I wrote that PR back when I was trying to figure out why codejail tasks were failing on courses.edx.org. I had a hypothesis that our Celery workers weren’t loading ConfigureCodeJailMiddleware and therefore were running codejail with the default configuration settings (as you are seeing in devstack now), so I wrote that PR to get rid of the middleware strategy so that codejail would read directly from Django settings instead. It turned out, though, that I was wrong:

kdmccormick
Looks like this won’t be necessary. The additional logging in version 3.1.3 shows that the Celery workers load up codejail config just fine. How? I’m not sure.

…I really wish I had left us more detail here :man_facepalming: All I know is that codejail was getting configured fine on our Celery workers. (The real fix ended up being to increase the resource limits for several of our courses).

Based on your debugging, I agree that (unlike my situation) something is in fact wrong with the Celery configuration in Devstack, such the workers are not running ConfigCodeJailMiddleware on startup. I’m not sure why, and I haven’t tried Devstack using async workers myself.

courses.edx.org is deployed using the old Ansible native installation; I’m not sure what’s different about that deployment that is allowing Celery to run correctly.

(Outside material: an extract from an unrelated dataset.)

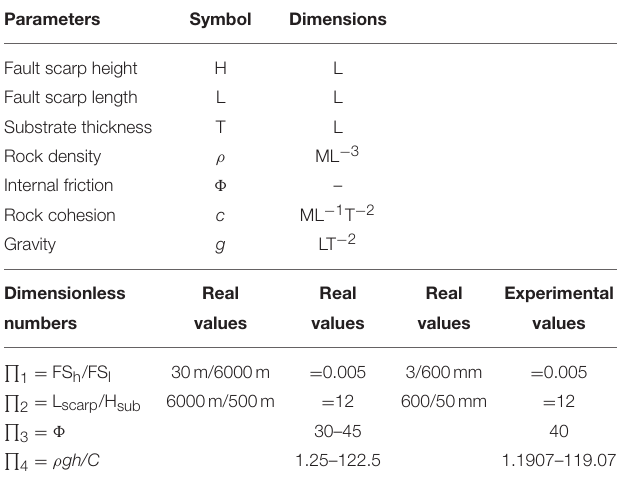
TABLE 1 | List of parameters and dimensionless numbers used in this work. Parameters Symbol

Where to go from here? I’d recommend one of these paths:

  • See if any other middlewares are being executed when Celery is loaded. That could help you pinpoint whether this is something wrong with codejail’s middleware specifically vs. Devstack’s async edx-platform setup in general.
  • Assuming Devstack is causing the problem and it’s not easy to fix, could you avoid it by testing async codejail in a different production-like environment? We used async codejail heavily on courses.edx.org but did not test that interaction on Devstack. We used Ansible-provisioned sandboxes or a staging environment for that.
  • If you’re willing to make core changes: I honestly do think that the ConfigCodeJailMiddleware system is quite convoluted. The PR that I abandoned attempted to get rid of it in favor of using Django settings directly, which should work with Celery more seamlessly. If you wanted to revive and rebase that change I would not be opposed.